|
Bosnian Serbs Riot at Mosque Rebuilding Ceremony
BANJA LUKA, Bosnia-Herzegovina, June 18 (IslamOnline & News Agencies) - Hundreds of Bosnian Serbs clashed Monday with police who were trying to protect Muslims laying a foundation stone for the rebuilding of an historic mosque that was razed in Banja Luka during the 1992-1995 Bosnian war.
Held back by a heavy police force, 600 to 700 Serbs whistled and shouted "Turks, Turks," as well as "Serbia, Serbia" and "We don't want mosques" at 200 Bosnian Muslims and a number of foreign dignitaries who arrived to mark the rebuilding of the 16th century Ferhadija mosque in the center of the Bosnian-Serb capital.
As Bosnia's top Muslim cleric, Mustafa Ceric, and Bosnian Serb President Mirko Sarovic laid the foundation stone together - in a show of reconciliation, Serbian protestors began throwing chairs, metal bars, sticks, bricks and stones at police, who retaliated with tear gas and bursts from water cannons.
The protestors, who later began to disperse from the site, reassembled in front of the Parliament building and were circulating through the capital.
At least 12 policemen and several protestors were wounded, and a dozen rioters were detained.
Serbian rioters forced the cancellation of last month's attempt to hold the ceremony, sparking widespread condemnation and drawing broad international interest in Monday's event.

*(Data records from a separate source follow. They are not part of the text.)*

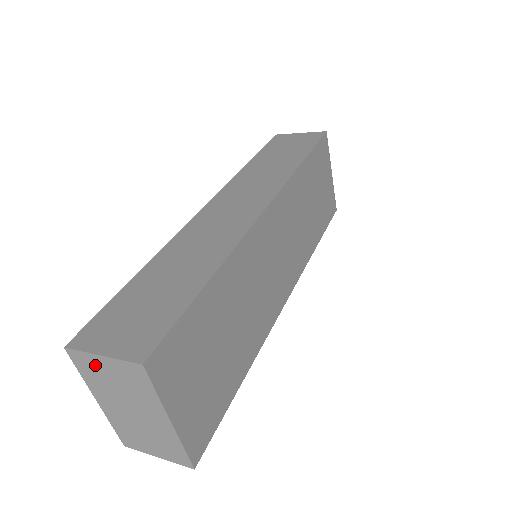
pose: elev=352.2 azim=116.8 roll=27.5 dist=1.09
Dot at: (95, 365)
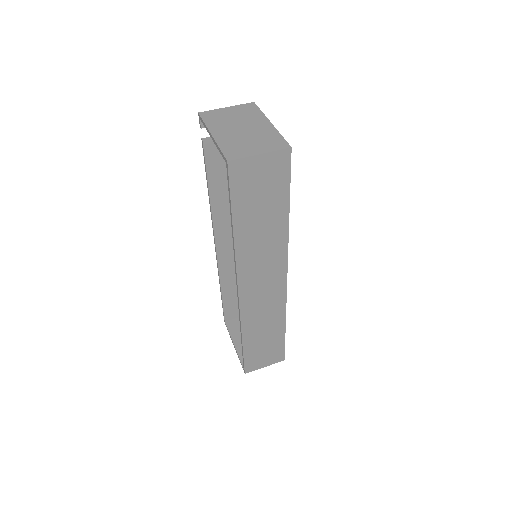
Dot at: occluded
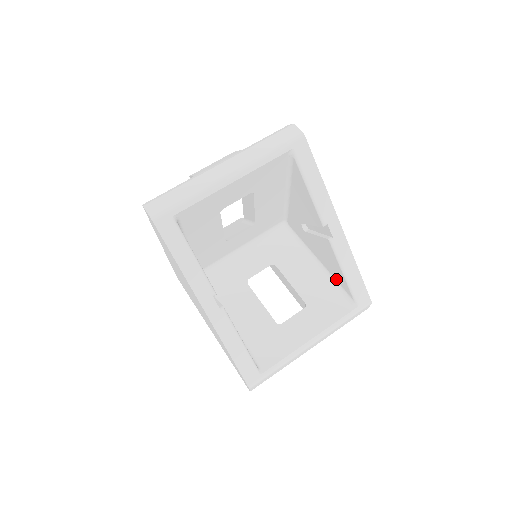
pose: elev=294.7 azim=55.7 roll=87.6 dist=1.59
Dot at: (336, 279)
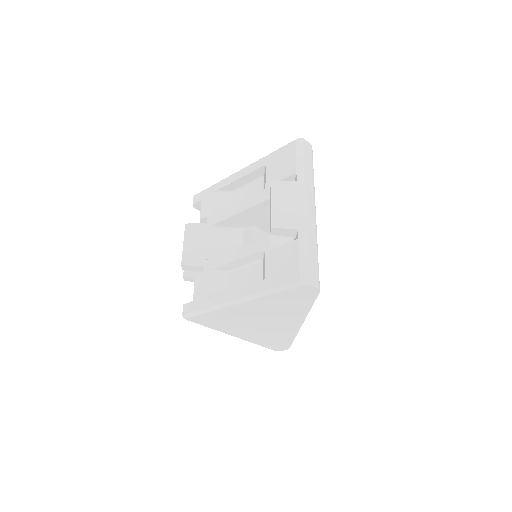
Dot at: occluded
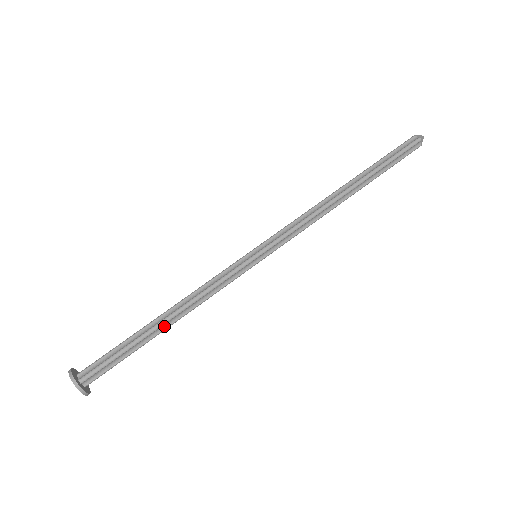
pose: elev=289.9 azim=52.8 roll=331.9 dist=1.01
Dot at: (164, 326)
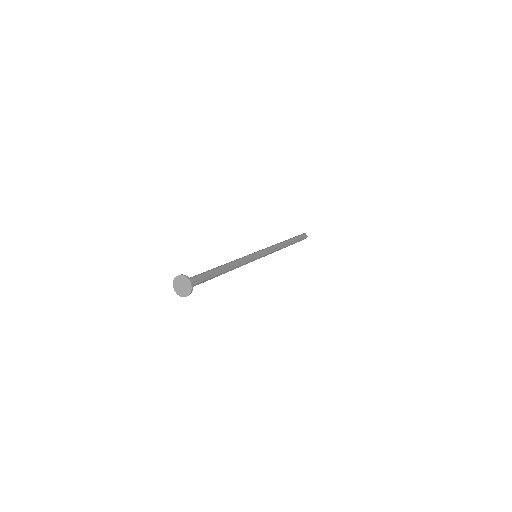
Dot at: (223, 269)
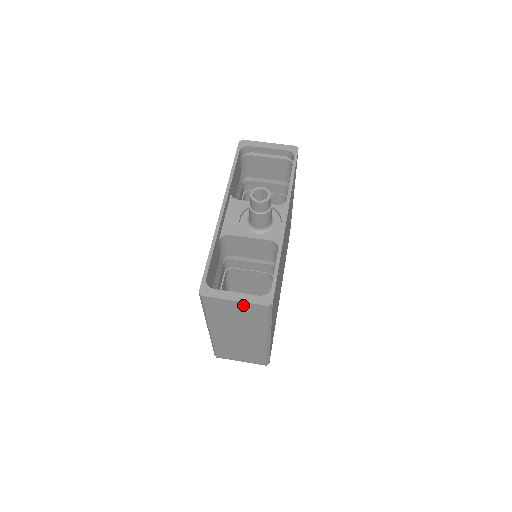
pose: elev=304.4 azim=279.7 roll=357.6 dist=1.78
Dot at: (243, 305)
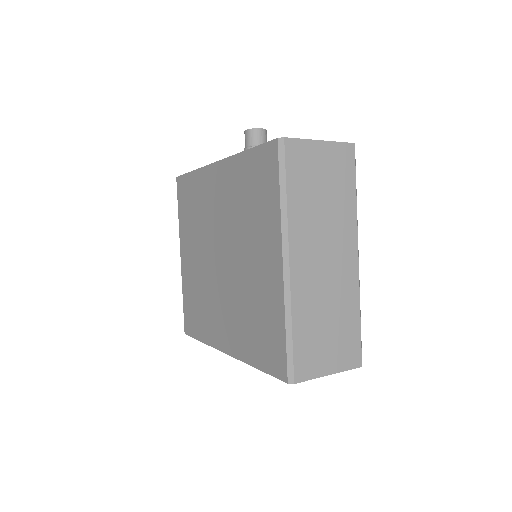
Dot at: (330, 151)
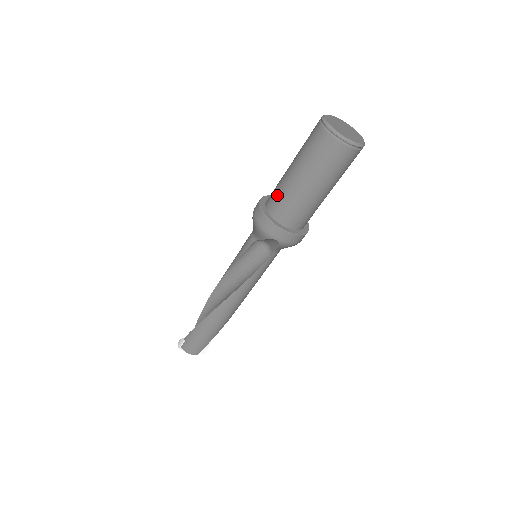
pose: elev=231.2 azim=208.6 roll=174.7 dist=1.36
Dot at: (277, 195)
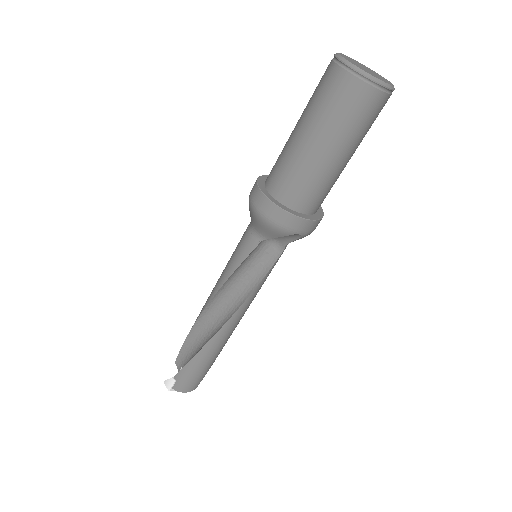
Dot at: (289, 177)
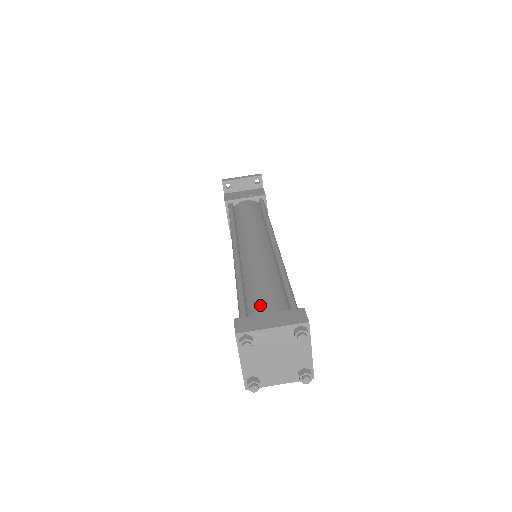
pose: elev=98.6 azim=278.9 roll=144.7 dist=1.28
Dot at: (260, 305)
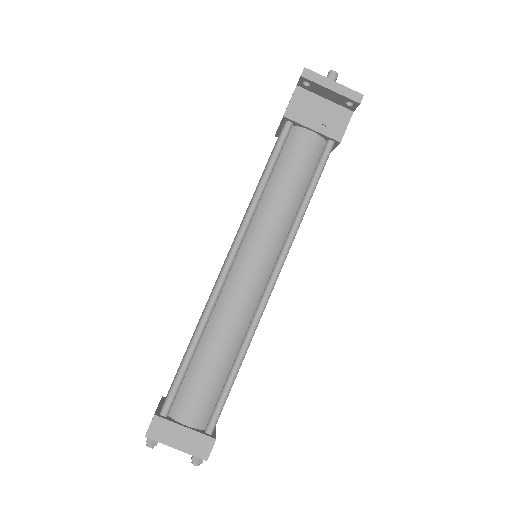
Dot at: (188, 401)
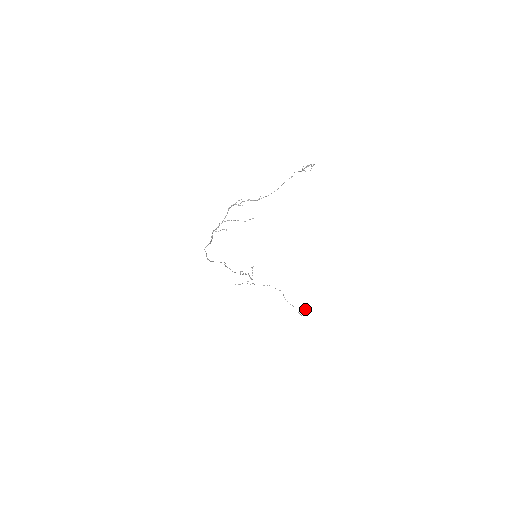
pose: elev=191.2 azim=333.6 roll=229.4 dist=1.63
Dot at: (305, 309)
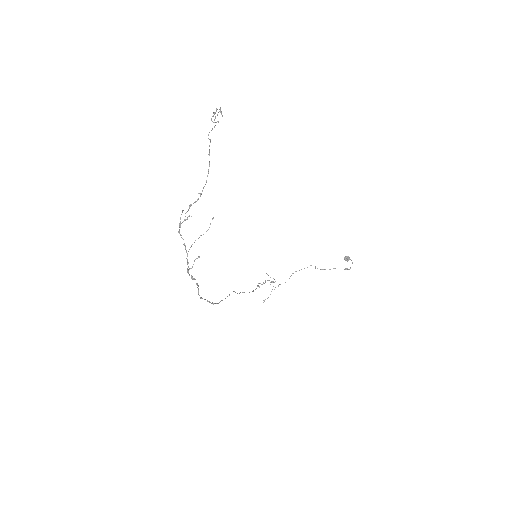
Dot at: (348, 260)
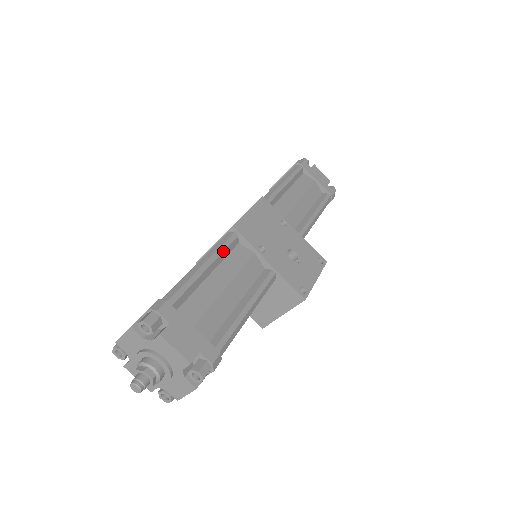
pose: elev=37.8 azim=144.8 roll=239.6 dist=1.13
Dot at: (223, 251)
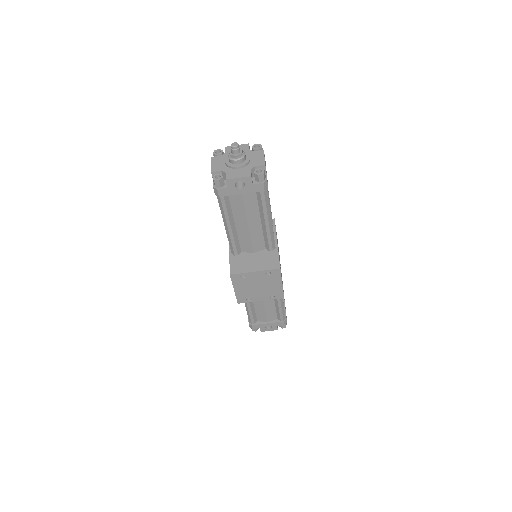
Dot at: occluded
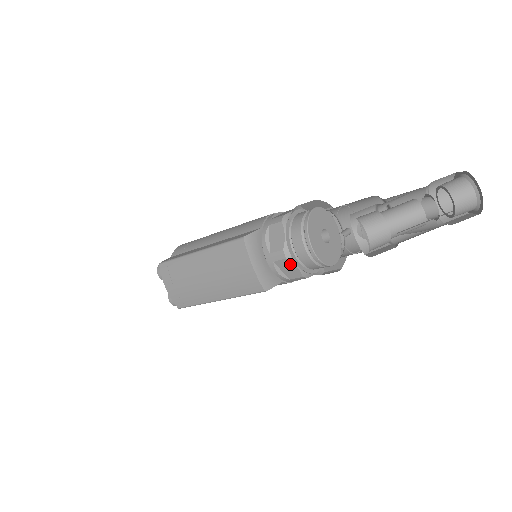
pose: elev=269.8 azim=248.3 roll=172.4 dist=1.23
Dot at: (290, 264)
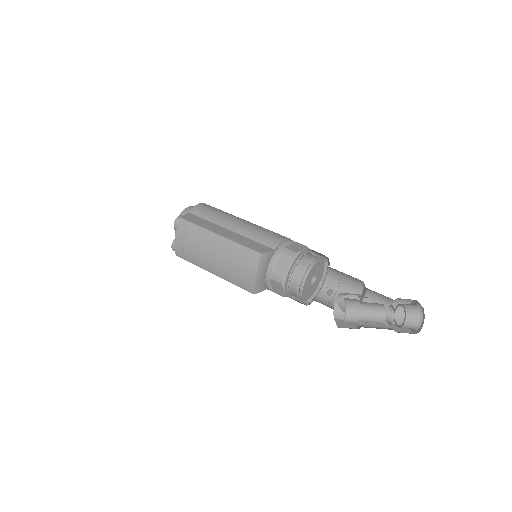
Dot at: (281, 287)
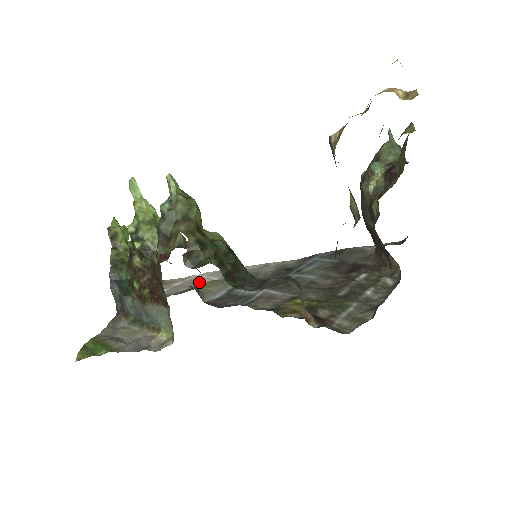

The riots in early May left one Muslim dead and more than 30 injured. In addition, protestors trapped several high-level international officials and some 300 Muslims for several hours in a building near the mosque site.
The Serbs dynamited the Ferhadija mosque during Bosnia's three-year war, when widespread ethnic cleansing by Serbs forced Muslims and Croats out of ethnically mixed Banja Luka.
The Dayton Peace Accords, which ended the war, left Bosnia divided into two entities -- the Serbian Republika Srpska (RS) and the Muslim-Croat Federation.
Ceric said he nonetheless hoped that, "all citizens of Banja Luka, regardless their religion or nationality (will) consider the Ferhadija's reconstruction as their joint project for a better future and not a step back into the dark past."
"I want to believe that today's laying of the foundation stone will be a contribution to the future of building and not destroying the houses of God," Ceric said on Monday.
Several international envoys, including the U.S. Ambassador to Bosnia Thomas Miller, and British Ambassador Graham Hand, as well as a number of top Bosnian-Serb officials, attended the ceremony, which ended shortly after noon (1000 GMT). Bosnia's Foreign Minister, Zlatko Lagumdzija, was also present.
Bosnian-Serb Prime Minister Mladen Ivanic stressed the importance of the event saying that, "a page of history has been closed." Miller congratulated Bosnian Serbian authorities for enabling it to happen.
The international community strongly criticized Serbian authorities' handling of the May riots.
Security personnel turned out in full force to guard Monday's ceremony, blocking access to the area where the foundation stone was to be laid and allowing only local residents - whom were searched for weapons - to pass.
Several hundred policemen were on the streets in the area, backed up by a dozen buses carrying extra officers and an armored vehicle, as helicopters from the NATO-led peacekeeping force hovered overhead.
Meanwhile, the city hall was evacuated after an anonymous phone call issued a bomb threat.
The Bosnian-Serb authorities urged their citizens to show tolerance over the rebuilding of the mosque, warning that renewed anti-Muslim riots would have grave consequences for democracy in the Serbian-run part of Bosnia.
Banja Luka, the capital of the Bosnian-Serb entity, was the center of the massive ethnic cleansing of minority Muslims and Croats during the 1992-95 Bosnian war.
Efforts to rebuild the historic mosque are part of an initiative seeking to allow thousands of Muslim refugees to return to the area.